EVALUATION OF THE PARTITION INTERWELL TRACER TECHNIQUE FOR POSSIBLE CHARACTERIZATION OF DNAPL POOLS

Chlorinated solvents in the form of dense-non-aqueous phase liquids (DNAPL) cause contamination of soil and groundwater at many sites. Characterization of these sites has become a challenge to develop and implement strategies for cleanup. The Partition Interwell Tracer Technique (PITT) developed in the petroleum industry has been adapted by environmental engineers to characterize the amount and location of DNAPLs. PITT uses a suite of chemical tracers to detect the presence of free phase NAPLs and provide an estimate of its effective or average NAPL saturation. Although this technique has been used with some success in a large number of sites there are still some limitations under complex entrapment morphologies resulting from aquifer heterogeneity. In existing methods, PITT data are analyzed assuming local equilibrium exists between phases. This assumption may be true for low saturations however, it may not be applicable in cases of high DNAPL saturation (pools) that could be expected at heterogeneous field sites. The groundwater flows around pools due to the reduced aqueous relative permeability caused by DNAPL entrapment. Bypassing water may reduce the contact between the tracer solution and the NAPL and tracer diffusion in the oil phase. If these conditions are not recognized, NAPL saturation will be underestimated.

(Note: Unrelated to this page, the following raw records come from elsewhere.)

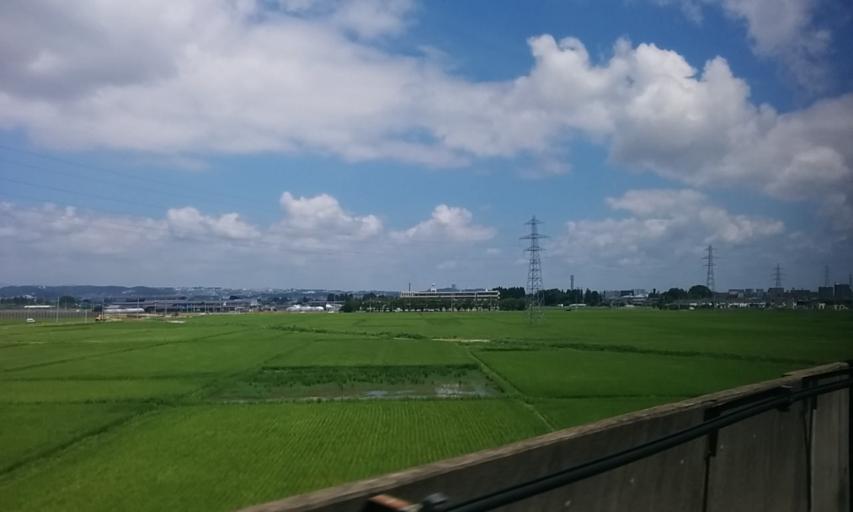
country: JP
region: Miyagi
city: Iwanuma
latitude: 38.1736
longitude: 140.8651
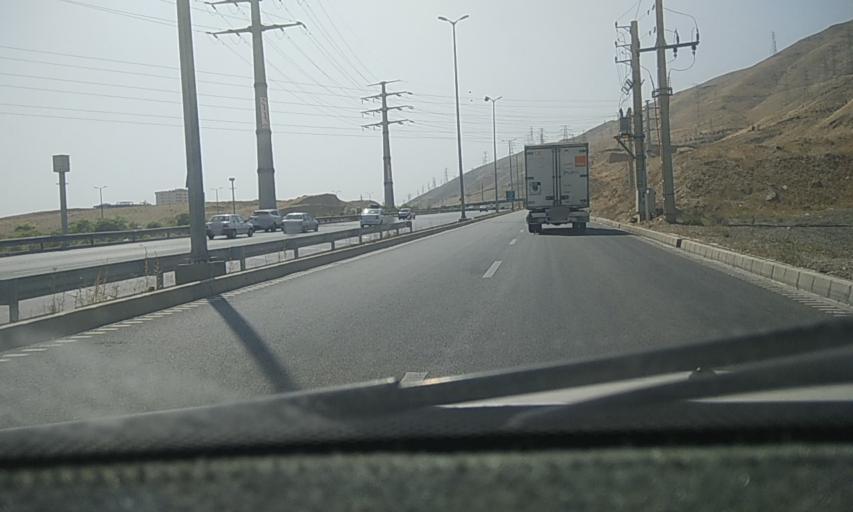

The objective of an ongoing research project is to investigate possible causes for underestimation of saturation by PITT for different entrapment scenarios. The definition of a “pool” has to be evaluated to look closely at the processes that occur within the source zone. Based on controlled experiments that involve the placement of the source zone in a test tank and evaluating tracer breakthrough curves under different flow and pool conditions, an analysis and understanding of causes for this estimation error can be performed. This paper presents the preliminary results from experimental investigations conducted in one-dimensional columns and two-dimensional dissolution cells to obtain a fundamental understanding of how tracers interact with DNAPL pools. The experimental data in conjunction with model analysis are used to make a determination of PITT as a viable technique for characterization of DNAPL source zones.